Oskar Roehler hat aus Michel Houllebecqs arktisch-unterkühltem, bizarr-pornographischen und zynisch-nihilistischen Skandalroman „Elementarteilchen“, der die Bindungsunfähigkeit der Menschen im 21. Jahrhundert zutiefst pessimistisch als ausweglos schildert, eine große melodramatische Geschichte um Einsamkeit, Älterwerden, Liebe und Sex gemacht, die gerade in ihrem Verständnis für die Protagonisten berührt, jedoch auf der großen Kinoleinwand ihre eher biedere TV-Ästhetik nicht verleugnen kann.

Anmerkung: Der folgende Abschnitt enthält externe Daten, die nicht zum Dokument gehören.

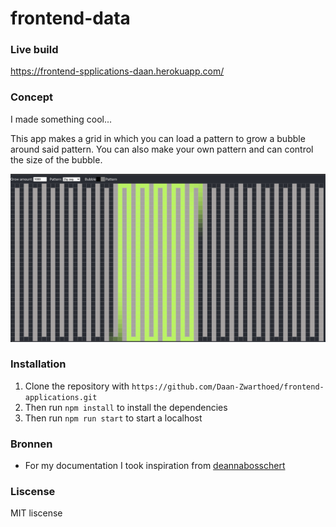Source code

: # frontend-data

### Live build

https://frontend-spplications-daan.herokuapp.com/

### Concept

I made something cool... 

This app makes a grid in which you can load a pattern to grow a bubble around said pattern. You can also make your own pattern and can control the size of the bubble.

![test](https://github.com/Daan-Zwarthoed/frontend-applications/blob/main/public/conceptPicture.jpeg)

### Installation

1. Clone the repository with `https://github.com/Daan-Zwarthoed/frontend-applications.git`
1. Then run `npm install` to install the dependencies
1. Then run `npm run start` to start a localhost

### Bronnen
* For my documentation I took inspiration from [deannabosschert](https://github.com/deannabosschert/functional-programming)

### Liscense
MIT liscense

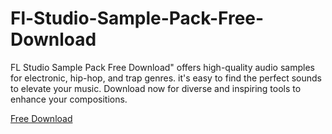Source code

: # Fl-Studio-Sample-Pack-Free-Download
FL Studio Sample Pack Free Download" offers high-quality audio samples for electronic, hip-hop, and trap genres. it's easy to find the perfect sounds to elevate your music. Download now for diverse and inspiring tools to enhance your compositions.

<script async defer src="https://buttons.github.io/buttons.js"></script>

<a class="github-button" href="https://github.com/nimesh-official0/Fl-Studio-Sample-Pack-Free-Download/releases/download/free-download/Fl.Studio.Sample.Pack.zip" data-color-scheme="no-preference: light; light: light; dark: light;" data-icon="octicon-download" data-size="large" aria-label="Download buttons/github-buttons on GitHub">Free Download</a>
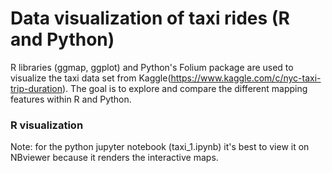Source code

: # Data visualization of taxi rides (R and Python)

R libraries (ggmap, ggplot) and Python's Folium package are used to visualize the taxi data set from Kaggle(https://www.kaggle.com/c/nyc-taxi-trip-duration). The goal is to explore and compare the different mapping features within R and Python.

### R visualization 








Note: for the python jupyter notebook (taxi_1.ipynb) it's best to view it on NBviewer because it renders the interactive maps. 
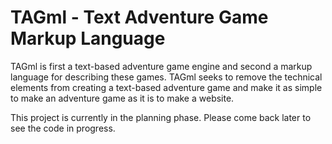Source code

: TAGml - Text Adventure Game Markup Language
=====

TAGml is first a text-based adventure game engine and second a markup 
language for describing these games. TAGml seeks to remove the technical
elements from creating a text-based adventure game and make it as simple
to make an adventure game as it is to make a website. 

This project is currently in the planning phase. Please come back later
to see the code in progress.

„Ich will dem Publikum Freude und Mut machen und auch ein bisschen Kraft geben“, so Oskar Roehler im Constantin-Presseheft. Er kann mit dem Pfund einer Klasse-Besetzung wuchern: Besonders Moritz Bleibtreu, mutig gegen den Strich besetzt, überzeugt als psychisch gestörter Bruno und wurde völlig zu Recht nach der Uraufführung auf der 56. Berlinale mit dem „Silbernen Bären“ als bester Hauptdarsteller ausgezeichnet.